### [WORK TO BE COMPLETED]
Exactly as written, print every line of the listing below and omit its pictures.

::: RECORDS SUPPLIED :::

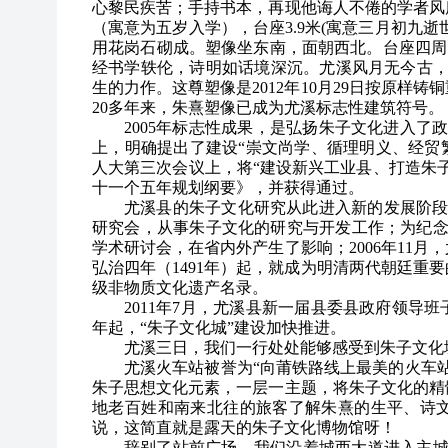
心黎民疾苦；手持书本，再现他诲人不倦的学者风度。
（寓意为五岁入学），台座3.9米(寓意三月初九逝世)
用花岗石砌成。塑像坐东南，面朝西北。台座四周
经书学轶伦，诗明如话境深沉。尤溪风月无今古，
生的力作。这尊塑像是2012年10月29日按原样
20多年来，朱熹塑像已成为尤溪标志性建筑符号。
2005
年标志性成果，是弘扬朱子文化进入了政府
上，明确提出了建设“崇文尚学、循理明义、经贸繁
人大第三次会议上，将“建设新兴工业县、打造朱
十一个五年规划纲要》，并获得通过。
尤溪县的朱子文化研究从此进入新的发展阶段，
研究会，从事朱子文化的研究与开发工作；为纪念朱熹
学术研讨会，在省内外产生了影响；2006年11
弘治四年（1491年）起，就成为明清两代朝廷重
级非物质文化遗产名录。
2011
年7月，尤溪县新一届县委县政府领导班子
年起，“朱子文化城”建设加快推进。
尤溪三日，我们一行处处能够感受到朱子文化
尤溪火车站被誉为“向莆铁路线上最美的火车
朱子思想文化元素，一层一主题，将朱子文化的精
地老百姓和南来北往的旅客了解朱熹的生平、诗
说，这简直就是露天的朱子文化博物馆呀！
辞别了站前广场，我们沿着城西大道进入主城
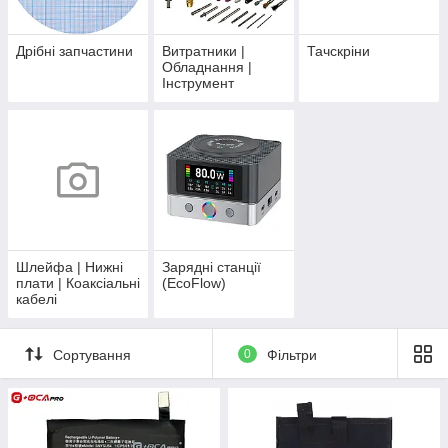
Дрібні запчастини
Витратники |
Тачскріни
Обладнання |
Інструмент
Шлейфа | Нижні
Зарядні станції
плати | Коаксіальні
(EcoFlow)
кабелі
Сортування
0
Фільтри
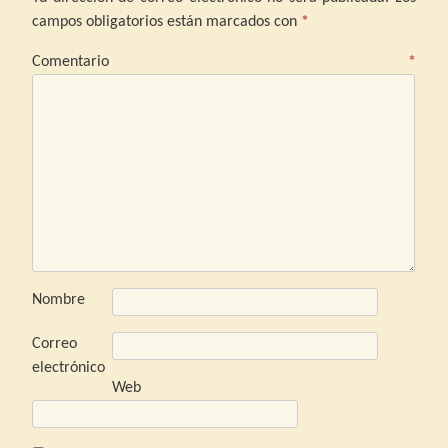
campos obligatorios están marcados con
*
Comentario
*
Nombre
Correo
electrónico
Web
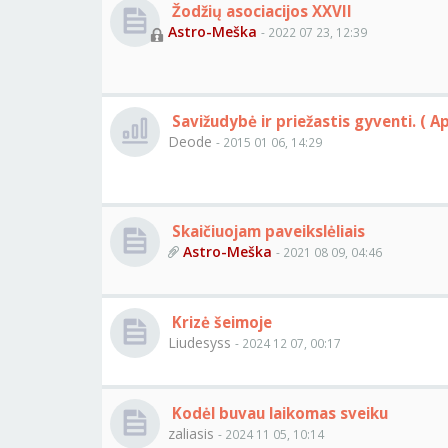
Žodžių asociacijos XXVII
Astro-Meška
- 2022 07 23, 12:39
Savižudybė ir priežastis gyventi. ( A
Deode
- 2015 01 06, 14:29
Skaičiuojam paveikslėliais
Astro-Meška
- 2021 08 09, 04:46
Krizė šeimoje
Liudesyss
- 2024 12 07, 00:17
Kodėl buvau laikomas sveiku
zaliasis
- 2024 11 05, 10:14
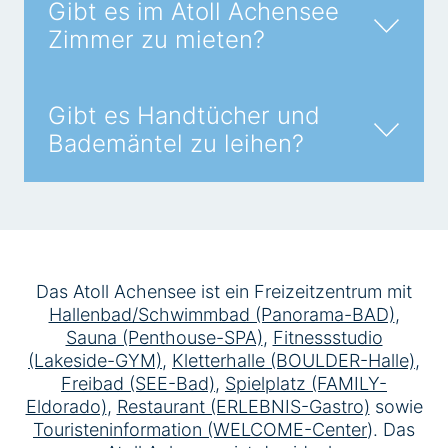
Gibt es im Atoll Achensee
Zimmer zu mieten?
Gibt es Handtücher und
Bademäntel zu leihen?
Das Atoll Achensee ist ein Freizeitzentrum mit
Hallenbad/Schwimmbad (Panorama-BAD)
,
Sauna (Penthouse-SPA)
,
Fitnessstudio
(Lakeside-GYM)
,
Kletterhalle (BOULDER-Halle)
,
Freibad (SEE-Bad)
,
Spielplatz (FAMILY-
Eldorado)
,
Restaurant (ERLEBNIS-Gastro)
sowie
Touristeninformation (WELCOME-Center
). Das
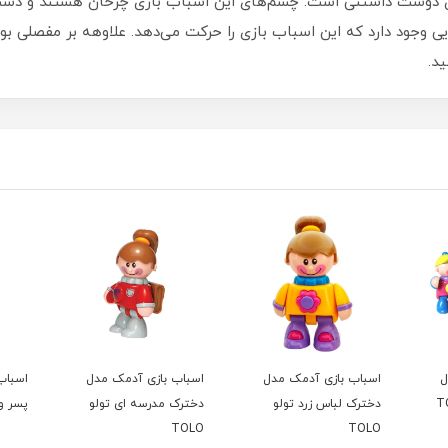
لی با ظاهری دوست داشتنی است. چشم‌های این اسباب بازی چرخان هستند و دس
ایی وجود دارد که این اسباب بازی را حرکت می‌دهد. علاوهه بر مفصلی ب
د.
ل
اسباب بازی آدمک مدل
اسباب بازی آدمک مدل
اسباب
دخترک لباس زرد تولو
دخترک مدرسه ای تولو
پسر ورز
TOLO
TOLO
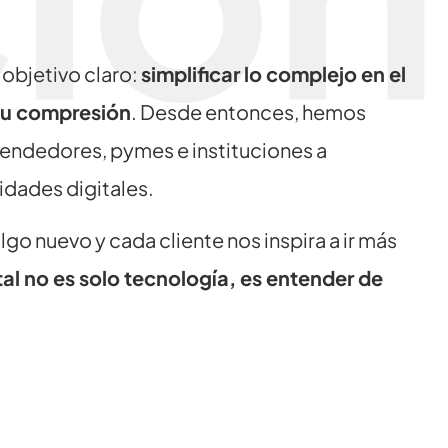
bjetivo claro:
simplificar lo complejo en el
 su compresión
. Desde entonces, hemos
ndedores, pymes e instituciones a
idades digitales.
o nuevo y cada cliente nos inspira a ir más
tal no es solo tecnología, es entender de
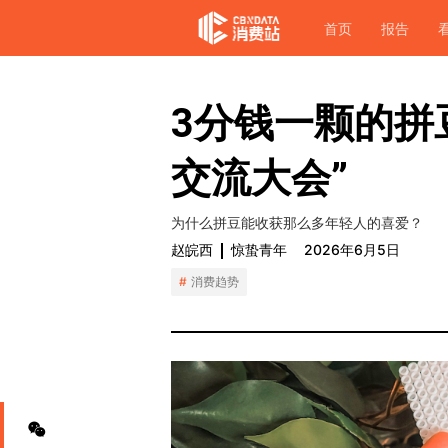
首页
报告
3分钱一颗的拼
交流大会”
为什么拼豆能收获那么多年轻人的喜爱？
赵皖西
惊蛰青年
2026年6月5日
消费趋势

:::

### [TASK RESULT]
心黎民疾苦；手持书本，再现他诲人不倦的学者风度。
（寓意为五岁入学），台座3.9米(寓意三月初九逝世)
用花岗石砌成。塑像坐东南，面朝西北。台座四周
经书学轶伦，诗明如话境深沉。尤溪风月无今古，
生的力作。这尊塑像是2012年10月29日按原样
20多年来，朱熹塑像已成为尤溪标志性建筑符号。
2005
年标志性成果，是弘扬朱子文化进入了政府
上，明确提出了建设“崇文尚学、循理明义、经贸繁
人大第三次会议上，将“建设新兴工业县、打造朱
十一个五年规划纲要》，并获得通过。
尤溪县的朱子文化研究从此进入新的发展阶段，
研究会，从事朱子文化的研究与开发工作；为纪念朱熹
学术研讨会，在省内外产生了影响；2006年11
弘治四年（1491年）起，就成为明清两代朝廷重
级非物质文化遗产名录。
2011
年7月，尤溪县新一届县委县政府领导班子
年起，“朱子文化城”建设加快推进。
尤溪三日，我们一行处处能够感受到朱子文化
尤溪火车站被誉为“向莆铁路线上最美的火车
朱子思想文化元素，一层一主题，将朱子文化的精
地老百姓和南来北往的旅客了解朱熹的生平、诗
说，这简直就是露天的朱子文化博物馆呀！
辞别了站前广场，我们沿着城西大道进入主城
Дрібні запчастини
Витратники |
Тачскріни
Обладнання |
Інструмент
Шлейфа | Нижні
Зарядні станції
плати | Коаксіальні
(EcoFlow)
кабелі
Сортування
0
Фільтри
campos obligatorios están marcados con
*
Comentario
*
Nombre
Correo
electrónico
Web
Žodžių asociacijos XXVII
Astro-Meška
- 2022 07 23, 12:39
Savižudybė ir priežastis gyventi. ( A
Deode
- 2015 01 06, 14:29
Skaičiuojam paveikslėliais
Astro-Meška
- 2021 08 09, 04:46
Krizė šeimoje
Liudesyss
- 2024 12 07, 00:17
Kodėl buvau laikomas sveiku
zaliasis
- 2024 11 05, 10:14
Gibt es im Atoll Achensee
Zimmer zu mieten?
Gibt es Handtücher und
Bademäntel zu leihen?
Das Atoll Achensee ist ein Freizeitzentrum mit
Hallenbad/Schwimmbad (Panorama-BAD)
,
Sauna (Penthouse-SPA)
,
Fitnessstudio
(Lakeside-GYM)
,
Kletterhalle (BOULDER-Halle)
,
Freibad (SEE-Bad)
,
Spielplatz (FAMILY-
Eldorado)
,
Restaurant (ERLEBNIS-Gastro)
sowie
Touristeninformation (WELCOME-Center
). Das
لی با ظاهری دوست داشتنی است. چشم‌های این اسباب بازی چرخان هستند و دس
ایی وجود دارد که این اسباب بازی را حرکت می‌دهد. علاوهه بر مفصلی ب
د.
ل
اسباب بازی آدمک مدل
اسباب بازی آدمک مدل
اسباب
دخترک لباس زرد تولو
دخترک مدرسه ای تولو
پسر ورز
TOLO
TOLO
bjetivo claro:
simplificar lo complejo en el
 su compresión
. Desde entonces, hemos
ndedores, pymes e instituciones a
idades digitales.
o nuevo y cada cliente nos inspira a ir más
tal no es solo tecnología, es entender de
首页
报告
3分钱一颗的拼
交流大会”
为什么拼豆能收获那么多年轻人的喜爱？
赵皖西
惊蛰青年
2026年6月5日
消费趋势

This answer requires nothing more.